Rumors about a gambling revenue-backed deal soon to be launched by state-owned Philippine Amusement & Gaming Corp. have been floating around for several weeks, following recent statements about such a deal by the Phlipppines' finance secretary, Edgardo Espiritu.
But contrary to many reports, no mandate has been awarded, and the government is still contemplating the feasibility of such an issue, according to bankers throughout Asia. Most recently, Goldman Sachs has been cited as having won the mandate, though that is highly unlikely. "There is no way that Goldman would do a peso-denominated deal. I would be very surprised," commented one banker. Goldman officials as usual declined to comment.
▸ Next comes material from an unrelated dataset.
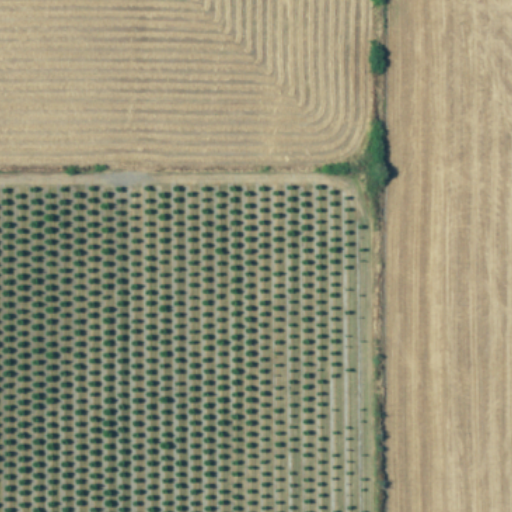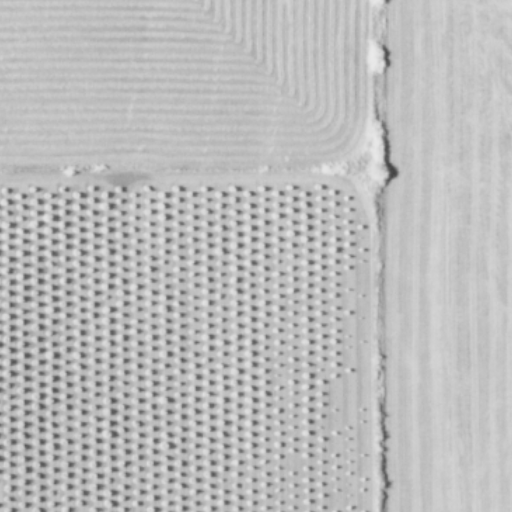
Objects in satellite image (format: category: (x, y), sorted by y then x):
crop: (256, 255)
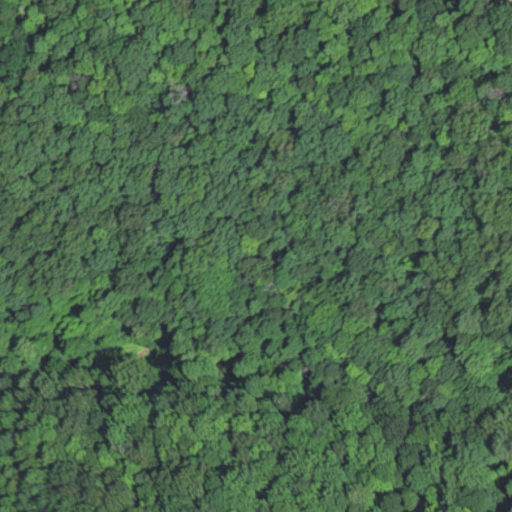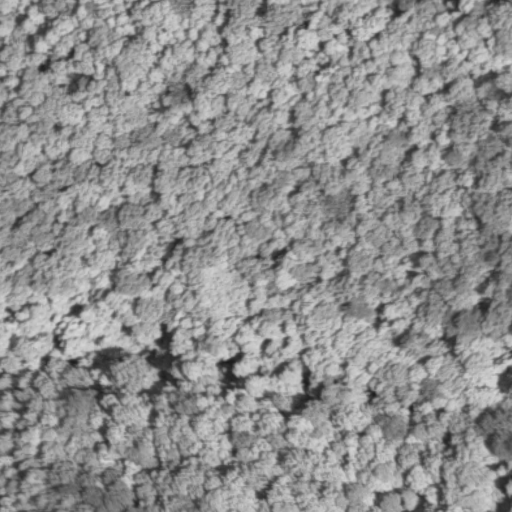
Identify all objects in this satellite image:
road: (405, 30)
road: (322, 39)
Lehman Brothers, Credit Suisse First Boston and Bear Stearns are the most likely candidates though no decision has been made yet, said a source familiar with the transaction. However, any future flow deal is still in very early stages and would not materialize before year-end.
The Washington Sysip Policy Center of the Asian Institute of Management in the Philippines is holding a conference on domestic mortgage-backed securitization. The conference is on October 22 in Manila. Those interested should contact Vicky Batac at 632-750-1010 or firstname.lastname@example.org. Sponsors of the conference include the Department of Finance, Capital Market Development Center, and the Financial Executive Institute of the Philippines.
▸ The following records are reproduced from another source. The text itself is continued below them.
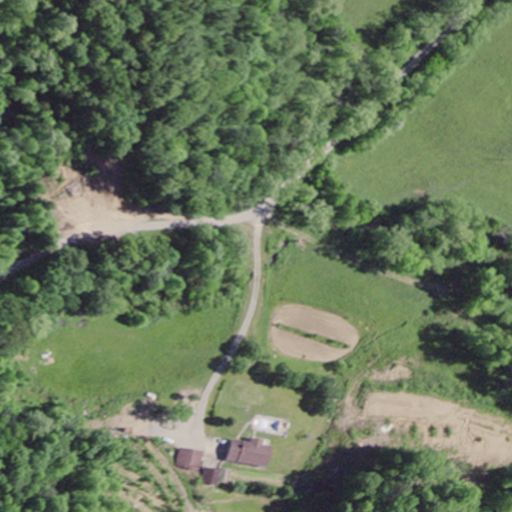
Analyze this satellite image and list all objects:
road: (272, 200)
building: (249, 453)
building: (191, 459)
building: (213, 476)
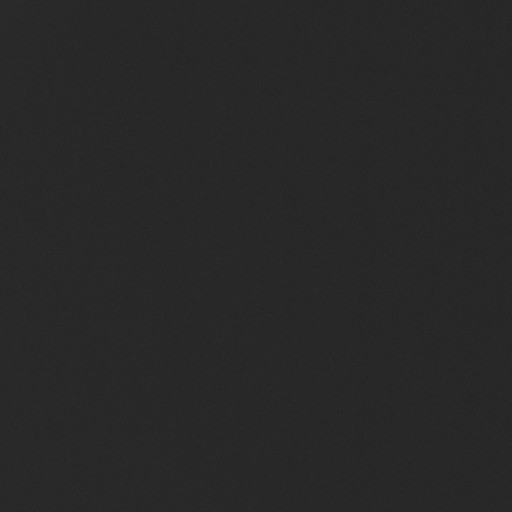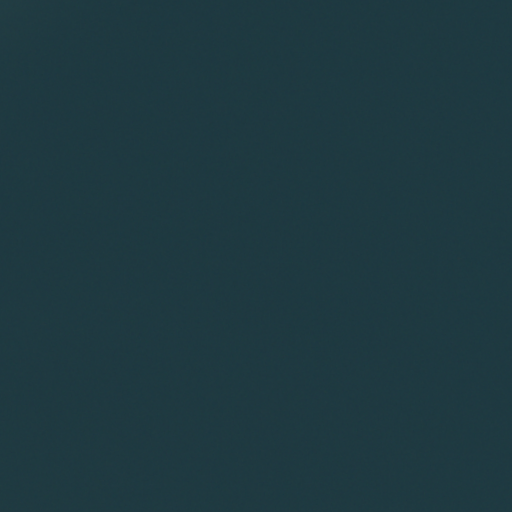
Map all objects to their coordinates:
river: (355, 183)
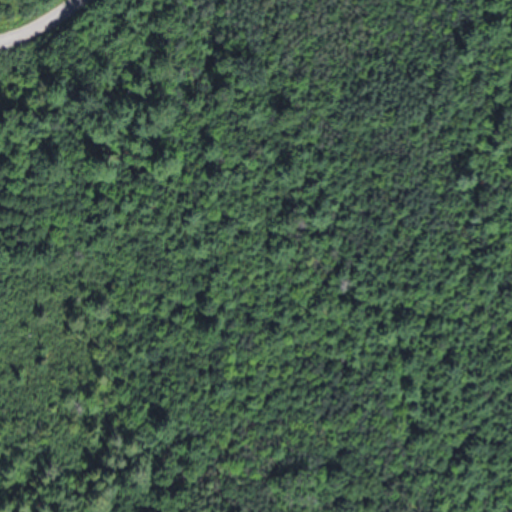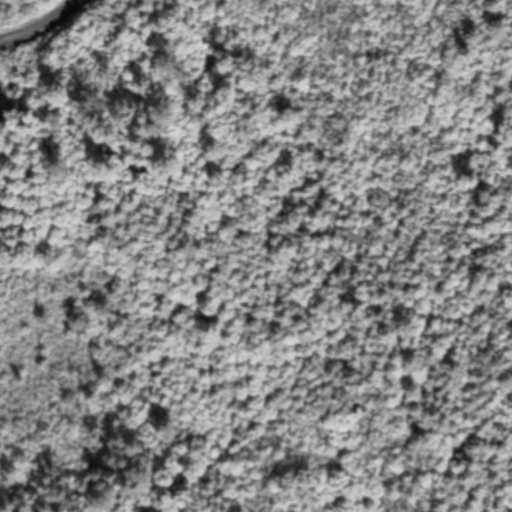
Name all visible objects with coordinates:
road: (44, 29)
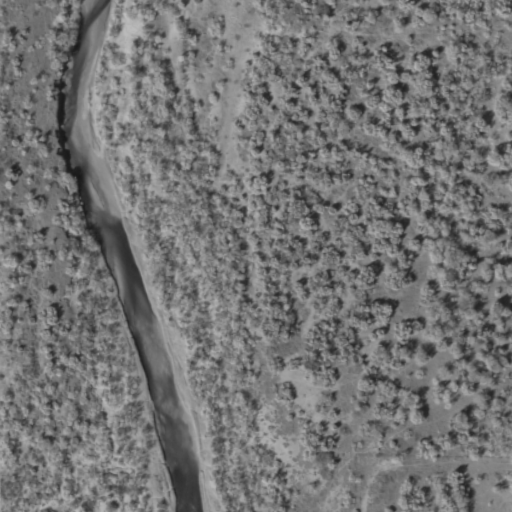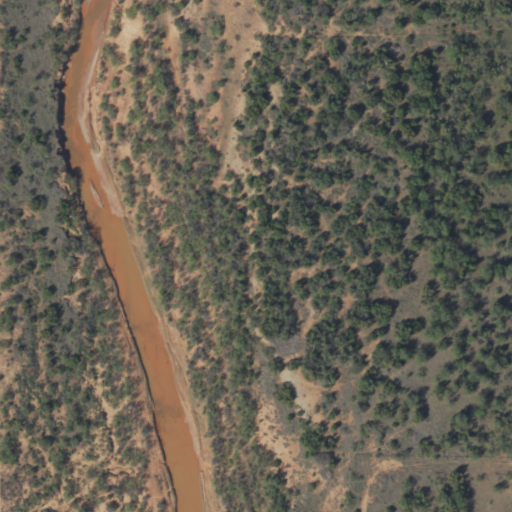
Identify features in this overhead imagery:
river: (120, 257)
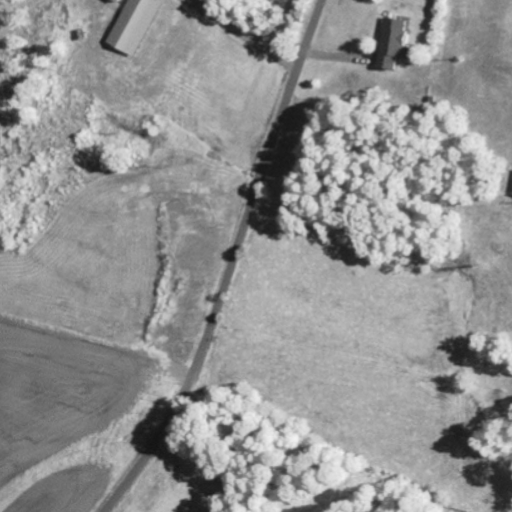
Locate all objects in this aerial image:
building: (118, 0)
building: (136, 25)
building: (394, 43)
road: (230, 264)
Nobuki Yasuda, senior staff manager in the structured finance department at Sumitomo Life Insurance Co. in Tokyo, will move to the firm's investment planning department. Yasuda currently leads a 12-strong investment team that buys domestic asset-backeds.
The first Latin American transaction featuring political risk insurance from the Overseas Private Investment Corporation (Opic), a $200 million 10-year bond deal for Telefonica del Peru, was recently pulled from the market.
The postponement of the 144A offering managed by JP Morgan until the first quarter of next year casts a shadow on a score of other Latin issuers such as YPF, Aguas Argentinas, Banco Hipotecario Nacional, Banco de Galicia y Buenos Aires, Transportadora de Gas del Norte and Electricidad de Caracas which were hoping to access the international market with Opic-backed deals.
Warning signs regarding the Telefonica transaction appeared earlier last month, when price talk on the deal widened out from initial levels of 350 basis points over Treasurys to 400 basis points over. According to a source, promises made by managers and insurers to deliver tight spreads were "unrealistic."
Mark Tuttle is joining Chase Manhattan's securitized finance group in New York as managing director with responsibility for Latin America. He will be leaving his position as head of the asset-backed finance group responsible for Latin America at Warburg Dillon Read. Prior to joining Warburg, he held a similar position at Citicorp.